MATERIAL FOR THIS EXERCISE:
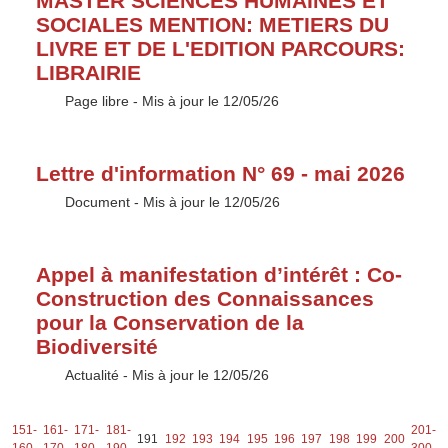
MASTER SCIENCES HUMAINES ET
SOCIALES MENTION: METIERS DU
LIVRE ET DE L'EDITION PARCOURS:
LIBRAIRIE
Type :
Page libre
- Mis à jour le 12/05/26
Lettre d'information N° 69 - mai 2026
Type :
Document
- Mis à jour le 12/05/26
Appel à manifestation d’intérêt : Co-
Construction des Connaissances
pour la Conservation de la
Biodiversité
Type :
Actualité
- Mis à jour le 12/05/26
-
151-
161-
171-
181-
201-
191
192
193
194
195
196
197
198
199
200
0
160
170
180
190
300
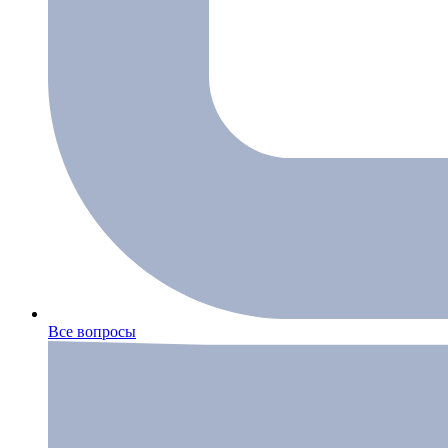
Все вопросы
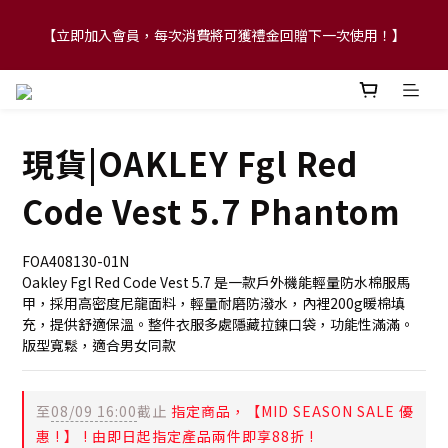
【立即加入會員，每次消費將可獲禮金回贈下一次使用！】
【FLASH SALE 兩件指定現貨產品即享88折】
【FLASH SALE 兩件指定現貨產品即享88折】
現貨|OAKLEY Fgl Red
Code Vest 5.7 Phantom
FOA408130-01N
Oakley Fgl Red Code Vest 5.7 是一款戶外機能輕量防水棉服馬
甲，採用高密度尼龍面料，輕量耐磨防潑水，內裡200g暖棉填
充，提供舒適保溫。整件衣服多處隱藏拉鍊口袋，功能性滿滿。
版型寬鬆，適合男女同款
至
08/09 16:00
截止
指定商品，【MID SEASON SALE 優
惠 ! 】 ! 由即日起指定產品兩件即享88折 !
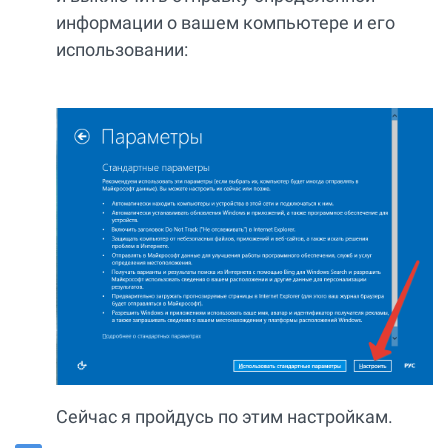
информации о вашем компьютере и его
использовании:
Сейчас я пройдусь по этим настройкам.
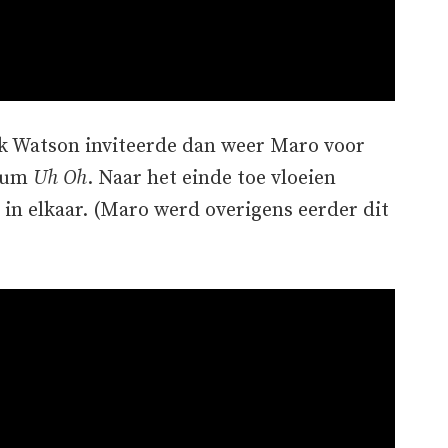
k Watson inviteerde dan weer Maro voor
lbum
Uh Oh
. Naar het einde toe vloeien
in elkaar. (Maro werd overigens eerder dit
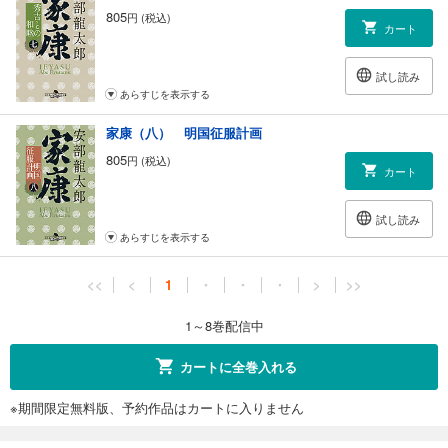
805
円 (税込)
カート
試し読み
あらすじを表示する
家康（八） 明国征服計画
805
円 (税込)
カート
試し読み
あらすじを表示する
<<
<
1
・
・
・
>
>>
1～8巻配信中
カートに全巻入れる
※期間限定無料版、予約作品はカートに入りません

JOB:
Exactly as they appear above, write out all the entries, without pictures.

FINISHED TASK:
MASTER SCIENCES HUMAINES ET
SOCIALES MENTION: METIERS DU
LIVRE ET DE L'EDITION PARCOURS:
LIBRAIRIE
Type :
Page libre
- Mis à jour le 12/05/26
Lettre d'information N° 69 - mai 2026
Type :
Document
- Mis à jour le 12/05/26
Appel à manifestation d’intérêt : Co-
Construction des Connaissances
pour la Conservation de la
Biodiversité
Type :
Actualité
- Mis à jour le 12/05/26
-
151-
161-
171-
181-
201-
191
192
193
194
195
196
197
198
199
200
0
160
170
180
190
300
Все вопросы
【立即加入會員，每次消費將可獲禮金回贈下一次使用！】
【FLASH SALE 兩件指定現貨產品即享88折】
【FLASH SALE 兩件指定現貨產品即享88折】
現貨|OAKLEY Fgl Red
Code Vest 5.7 Phantom
FOA408130-01N
Oakley Fgl Red Code Vest 5.7 是一款戶外機能輕量防水棉服馬
甲，採用高密度尼龍面料，輕量耐磨防潑水，內裡200g暖棉填
充，提供舒適保溫。整件衣服多處隱藏拉鍊口袋，功能性滿滿。
版型寬鬆，適合男女同款
至
08/09 16:00
截止
指定商品，【MID SEASON SALE 優
惠 ! 】 ! 由即日起指定產品兩件即享88折 !
информации о вашем компьютере и его
использовании:
Сейчас я пройдусь по этим настройкам.
k Watson inviteerde dan weer Maro voor
lbum
Uh Oh
. Naar het einde toe vloeien
in elkaar. (Maro werd overigens eerder dit
805
円 (税込)
カート
試し読み
あらすじを表示する
家康（八） 明国征服計画
805
円 (税込)
カート
試し読み
あらすじを表示する
<<
<
1
・
・
・
>
>>
1～8巻配信中
カートに全巻入れる
※期間限定無料版、予約作品はカートに入りません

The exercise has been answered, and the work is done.